--- EXCERTO DO DOCUMENTO ---

Sempre contei esta parte da minha história da
mesma maneira.
Uma vez, duas vezes,
três. Muitas. Acabei por estruturá-la daquela forma na minha cabeça e habituei-me a contá-la assim, com aquela sequência. Com os mesmos pormenores, as
mesmas graças. Mas há histórias para além da história, que nunca passei para o
papel.
Passaram-se 23 anos mas lembro-me
daquele dia como se fosse hoje.
Estávamos em Março. Um Março frio.
Os dias passavam-se sempre com a
mesma rotina. Lá em casa, depois de todos saírem, preparava-me para mais um dia
de aulas. Andava no 10º ano. Turma da tarde. Era uma miúda feliz. Aluna
razoável. Bons amigos. Popular. Com um namorado há 2 meses. O Rui. Um miúdo
impecável. Aturou-me 7 anos.
Naquele dia, a Cláudia, a minha
melhor amiga, tinha ficado de passar lá por casa para irmos juntas para a
escola. Mas não íamos directas. Antes passávamos pelo Don Pomodoro, onde bebíamos
um café e fumávamos um cigarro. Como os crescidos. Comprávamos um maço a meias
que ela escondia religiosamente na mala.
A Agostinha trabalhava lá em casa há
alguns anos e nunca falhava. Naquele dia ia falhar mas, nesta altura, ainda não
sabíamos.
Lembro-me de pegar no Coca-cola, a nossa mistura de caniche com bichon, mais parecido com um desperdício do que
com um cão, e de o levar comigo para a casa de banho, para evitar que se
engalfinhasse com o Pantufa, um velho pequinois albino de nariz cor-de-rosa,
que tudo o que queria era o descanso do sofá da sala.
Lembro-me de ter sentido frio e de
ligar o aquecedor de ambiente. De fechar a porta e a janela.
Lembro-me do banho mais demorado. De lavar cuidadosamente o cabelo, que ia sempre molhado para a escola.
Lembro-me de me estar a saber bem. E de cantar.
É nesta altura que oiço o Coca a
ladrar, insistentemente. Queria ir lá para fora, quem sabe presentindo algo que eu
ainda não tinha sentido. Irritada saí do banho, abri-lhe a porta, deixei-o ir. Voltei lá para dentro.

--- MATERIAL RECOLHIDO ---

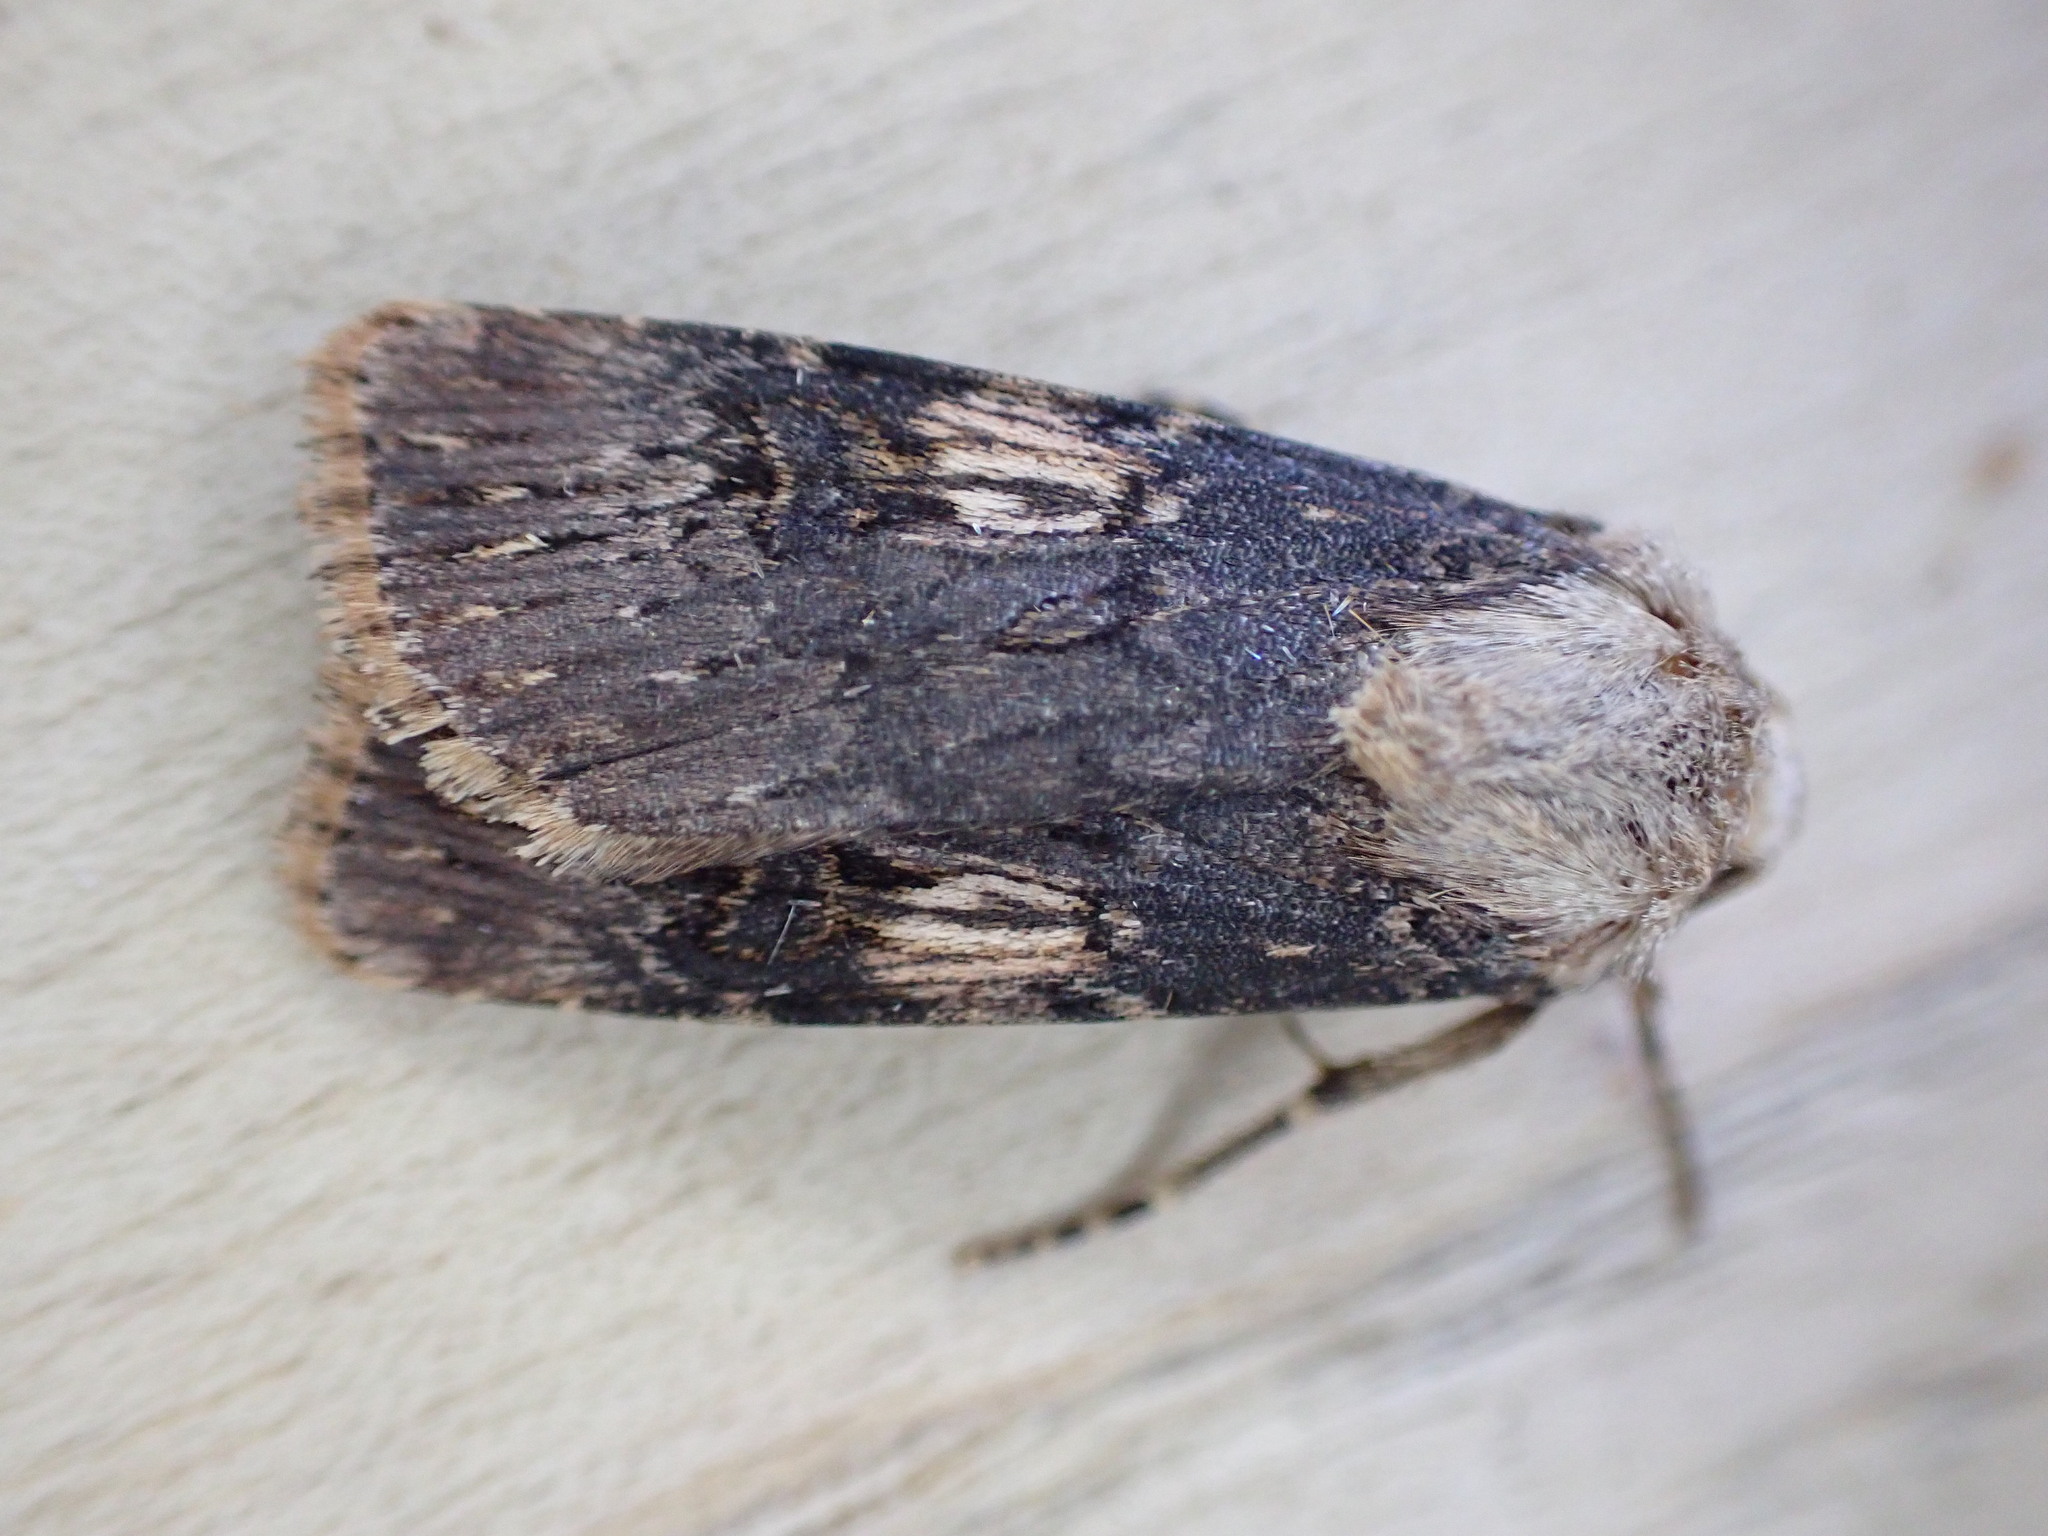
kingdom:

---

**TAREFAS DO EXERCÍCIO**
a. Edita o relato no trecho que vai de "Lembro-me de pegar" até "e a janela.", trocando "aquecedor de ambiente" por "radiador".
b. Responde a estas perguntas sobre o relato:
(i) Em que ano escolar andava quem conta o relato?
(ii) Onde passavam antes de ir para a escola, para beber um café e fumar um cigarro?
(iii) Que tipo de cão era o Pantufa?

**SOLUÇÕES DOS PROBLEMAS**
a.
Lembro-me de pegar no Coca-cola, a nossa mistura de caniche com bichon, mais parecido com um desperdício do que
com um cão, e de o levar comigo para a casa de banho, para evitar que se
engalfinhasse com o Pantufa, um velho pequinois albino de nariz cor-de-rosa,
que tudo o que queria era o descanso do sofá da sala.
Lembro-me de ter sentido frio e de
ligar o radiador. De fechar a porta e a janela.

b.
(i) No 10º ano.
(ii) No Don Pomodoro.
(iii) Um velho pequinois albino de nariz cor-de-rosa.